-- ASSIGNMENT 1 --
Translate this sentence from the forum thread about the RBD mirror lock error into Spanish: "In the Jewel and Kraken releases, we unfortunately only support a single rbd-mirror daemon process per cluster."

**** EXCERPTED PASSAGE

Re: [ceph-users] RBD mirror error requesting lock: (30) Read-only file system

2017-03-17 Thread daniel parkes
Hi Jason,

You hit it on the head, that was the problem, on other installations I was
using the client.admin and the consequent daemon, and in this case I
created a dedicated user/daemon, but I didn't disable the admin daemon.

Thanks for the help!.

On Fri, Mar 17, 2017 at 2:17 AM, Jason Dillaman  wrote:

> Any chance you have two or more instance of rbd-mirror daemon running
> against the same cluster (zone2 in this instance)? The error message
> is stating that there is another process that owns the exclusive lock
> to the image and it is refusing to release it. The fact that the
> status ping-pongs back-and-forth between OK and ERROR/WARNING also
> hints that you have two or more rbd-mirror daemons fighting each
> other. In the Jewel and Kraken releases, we unfortunately only support
> a single rbd-mirror daemon process per cluster. In the forthcoming
> Luminous release, we are hoping to add active/active support (it
> already safely supports self-promoting active/passive if more than one
> rbd-mirror daemon process is started).

********
**** TASK INPUT

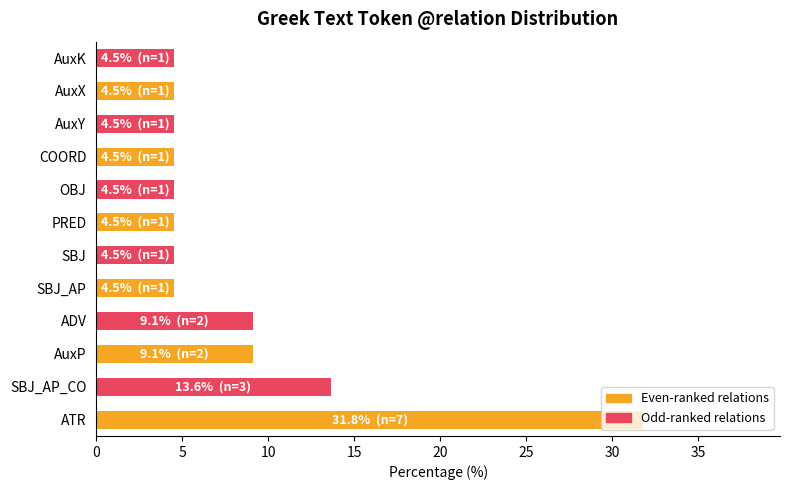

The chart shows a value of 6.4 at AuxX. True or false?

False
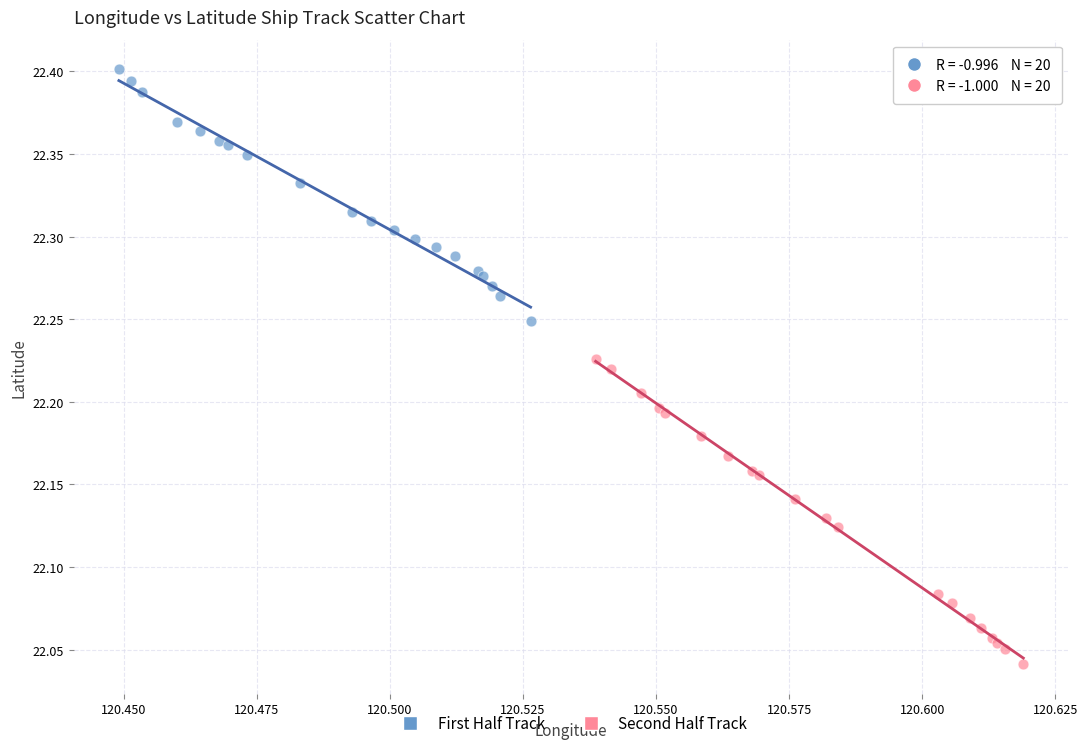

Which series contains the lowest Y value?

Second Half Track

********
**** TASK INPUT

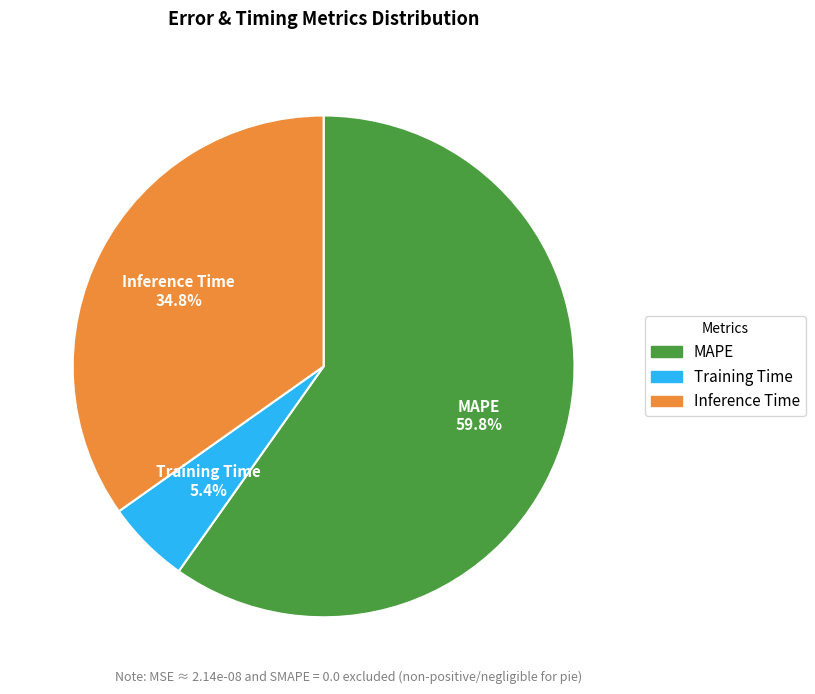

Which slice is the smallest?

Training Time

********
**** TASK INPUT

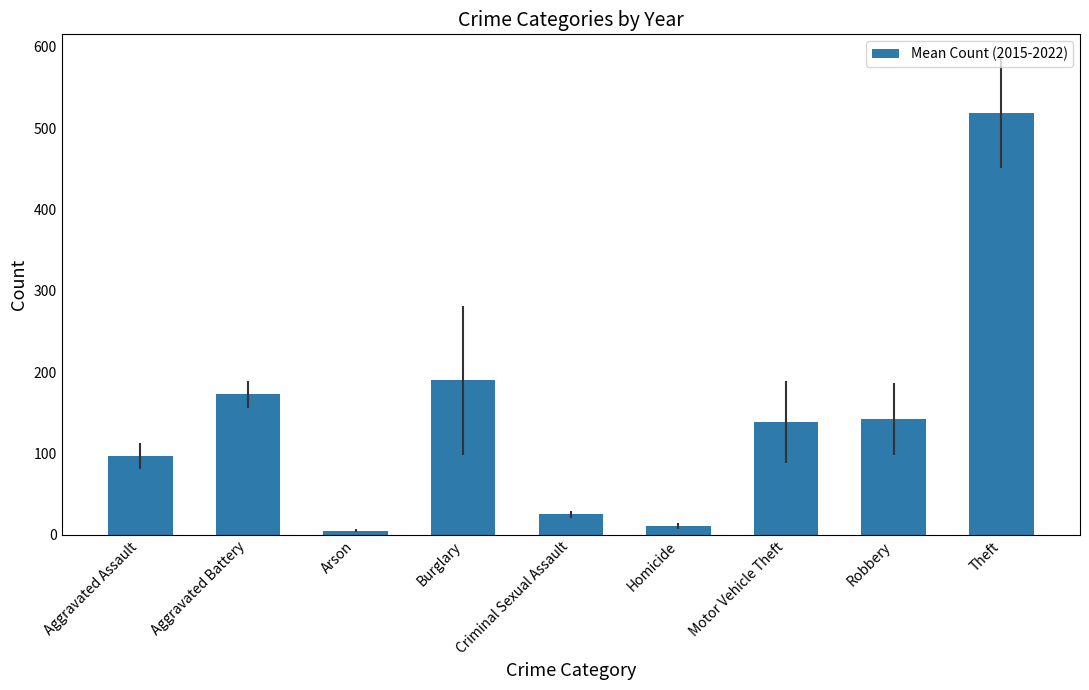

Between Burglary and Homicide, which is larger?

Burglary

********

-- ASSIGNMENT 2 --
Copy the lines of the listing from the line with "The chart shows" to the line with "Which series contains the lowest Y value?", both included, and leave the pictures out.

-- WRITTEN RESPONSE 1 --
En las versiones Jewel y Kraken, lamentablemente solo admitimos un único proceso del daemon rbd-mirror por clúster.

-- WRITTEN RESPONSE 2 --
The chart shows a value of 6.4 at AuxX. True or false?

False

Which series contains the lowest Y value?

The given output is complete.